The dire shortage of shelter space during the Big Apple migrant crunch has forced some asylum seekers out onto the street and into cars parked in plain view outside the Roosevelt Hotel in Midtown Manhattan — which one official dubbed “a new Ellis Island,” a new report said.
At least four migrants who said they were booted from city shelters were spotted sleeping in cars in recent weeks just feet from the hotel that serves as the city’s main intake site for thousands of asylum seekers from the US border, Gothamist reported Wednesday.
“There’s no place in the hotel,” Venezuelan migrant Hugo Rafael Ramirez, 22, told the outlet. “It’s full.”
Another migrant, Yovani Nieves, said the white Mitsubishi Lancer he bought while working in Canada died when he pulled up to the hotel — and has been his home since the hotel turned him away.
“They’re just helping the people who have families, little kids,” said Nieves, 23, who is also from Venezuela. “If you’re a single man they kick you out, send you to the street.”

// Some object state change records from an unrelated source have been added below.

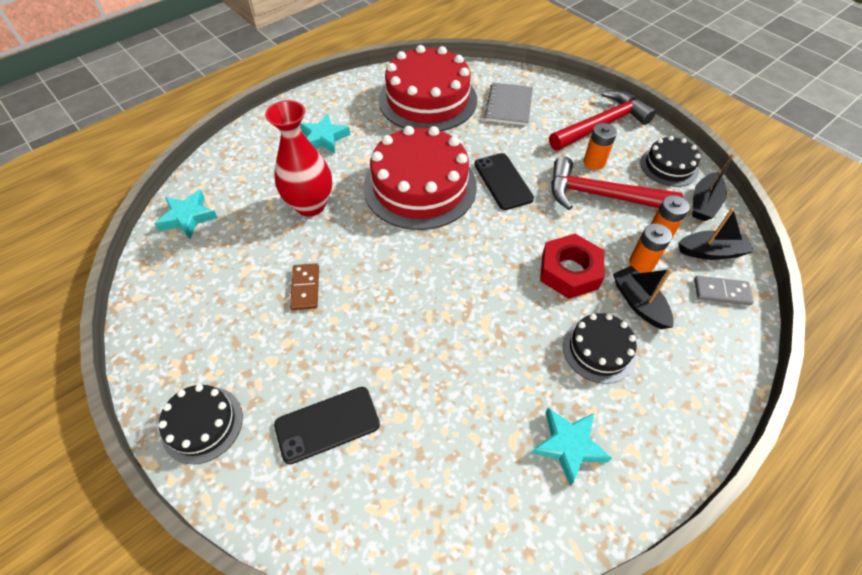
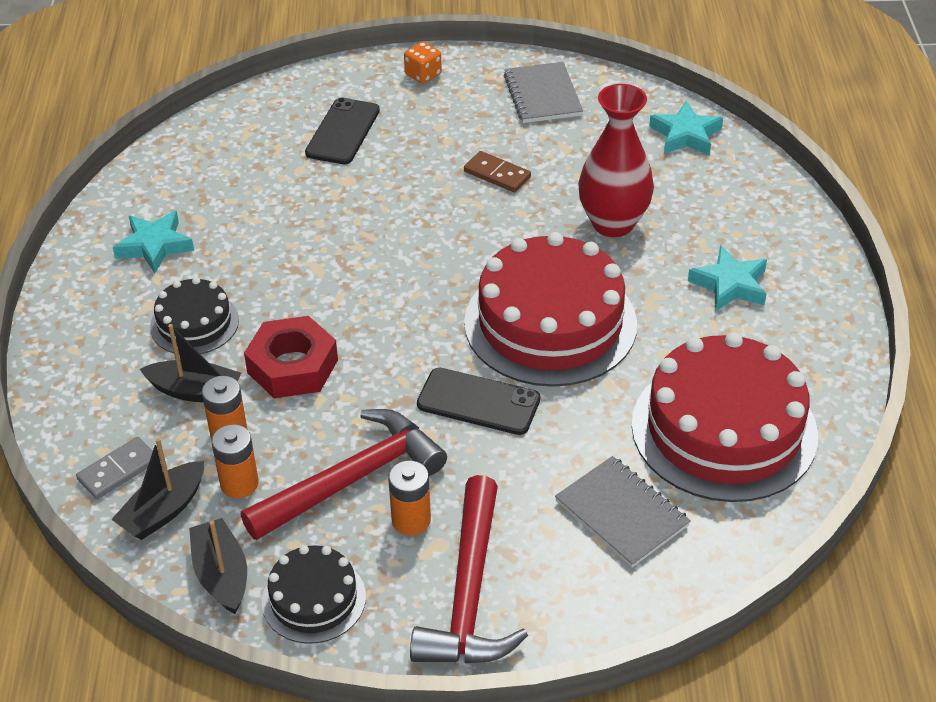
camera: 130 degrees right, 10 degrees down
(184, 320) = (542, 95): none -> grey notebook
(202, 424) = (423, 75): black cake -> orange dice

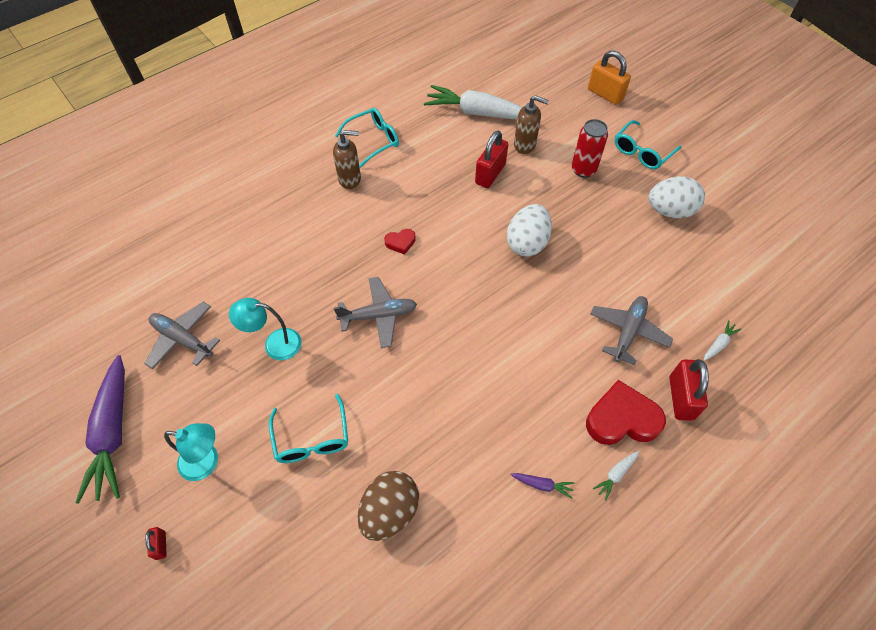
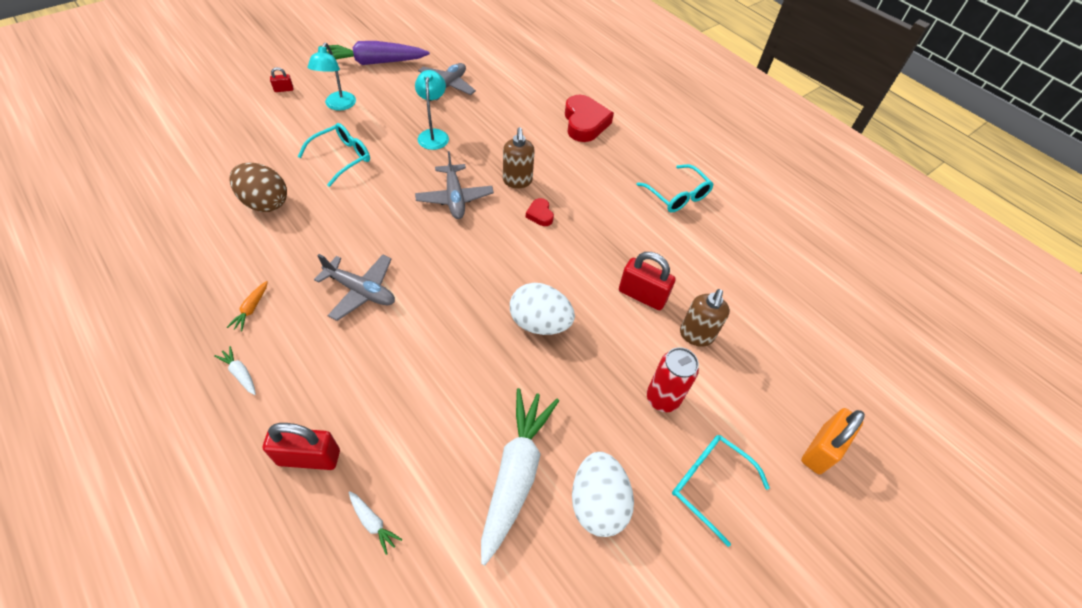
camera: 85 degrees right, 5 degrees down
(312, 438) = (342, 158): turquoise glasses -> turquoise glasses turned 150 degrees clockwise
(350, 179) = (620, 178): brown soap dispenser -> brown soap dispenser (517, 181)
(477, 112) = (742, 289): white carrot -> white carrot (516, 473)
(542, 485) = (251, 309): purple carrot -> orange carrot
(622, 419) = (299, 389): red heart -> red heart (585, 123)
(628, 332) = (407, 413): grey plane -> grey plane (361, 291)

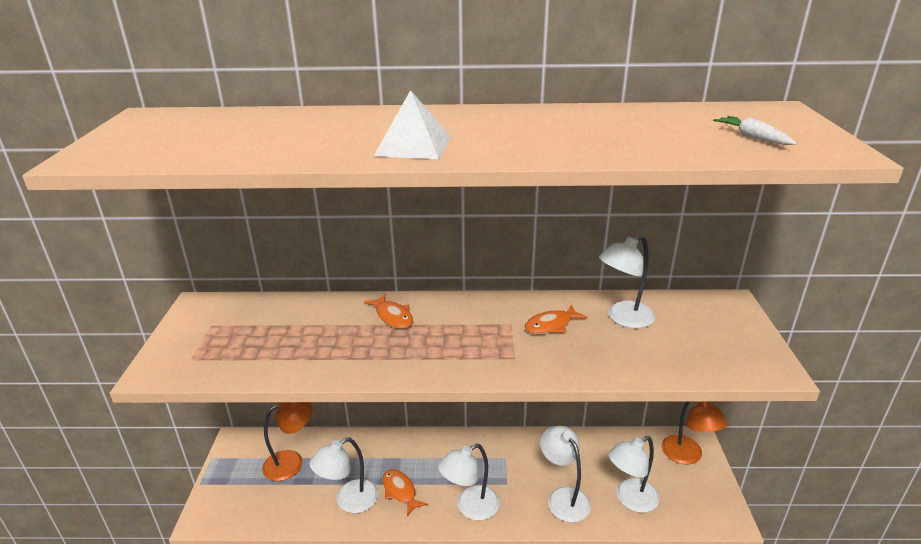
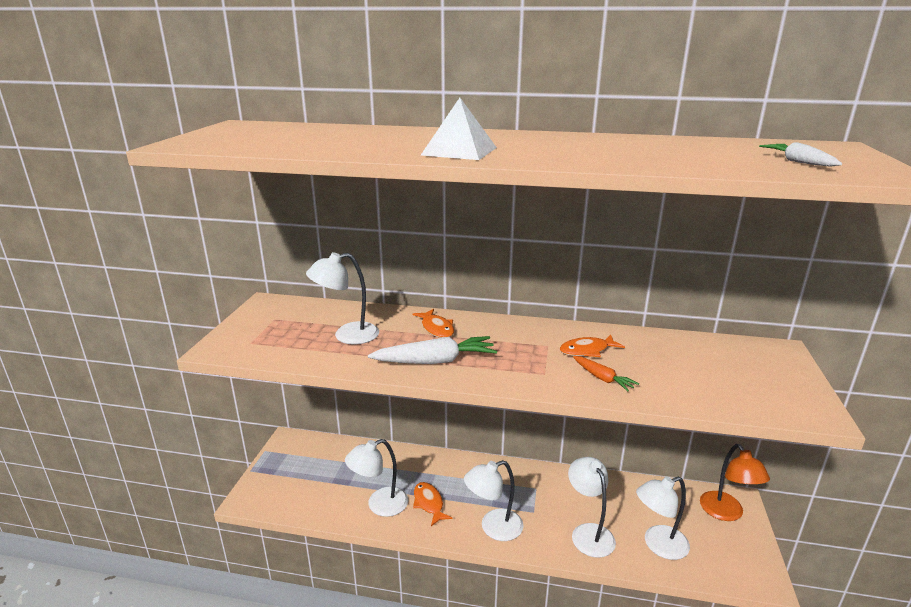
camera: 10 degrees right, 5 degrees down
(291, 462) = (334, 464): orange lamp -> none
(400, 357) = (435, 361): none -> white carrot
(572, 356) = (602, 378): none -> orange carrot
(623, 318) = (662, 352): white lamp -> white lamp (347, 335)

At least two of the cars — which were first spotted by Gothamist on Christmas Day — were still there on Wednesday, one of them with a flat tire as migrants came in and out of the vehicles.
The car with the flat tire, a white Mitsubishi with tinted windows and Washington state plates, had blankets in the back seat. The second vehicle was a blue minivan with paper license plates and bags piled up in the trunk and the back seat.
City officials have struggled to find space for the nearly 70,000 migrants from the US border who are being housed and fed by taxpayers — among the more than 165,000 who have arrived in the five boroughs since the spring of 2022.
The Roosevelt has served as the main intake center for the migrants, with one city official telling Gothamist that the hotel has essentially become a “new Ellis Island.”
In October, Mayor Eric Adams announced that single migrants would have to reapply for a city shelter space after 30 days and those with children would have to do so every 60 days.
Thousands of migrants were evicted from city hotels and shelters this week as the latest shelter-limit deadline arrived — leaving many uncertain where they would find a new bed.
The cars parked outside the Roosevelt have out-of-state license plates from as far off as Alabama and Texas, and all had at least one parking violation according to a city database.
Empty pizza boxes and food containers were seen scattered in the vehicles.
One neighborhood security guard said he started seeing the four-wheel dormitories on the block last month, calling the situation “a very big toxic nuisance.”
“All of a sudden, little by little, cars with migrants with out-of-state plates have been coming in,” security guard Angel Narvaez told Gothamist.
Officials at City Hall did not immediately respond to a request for comment from The Post.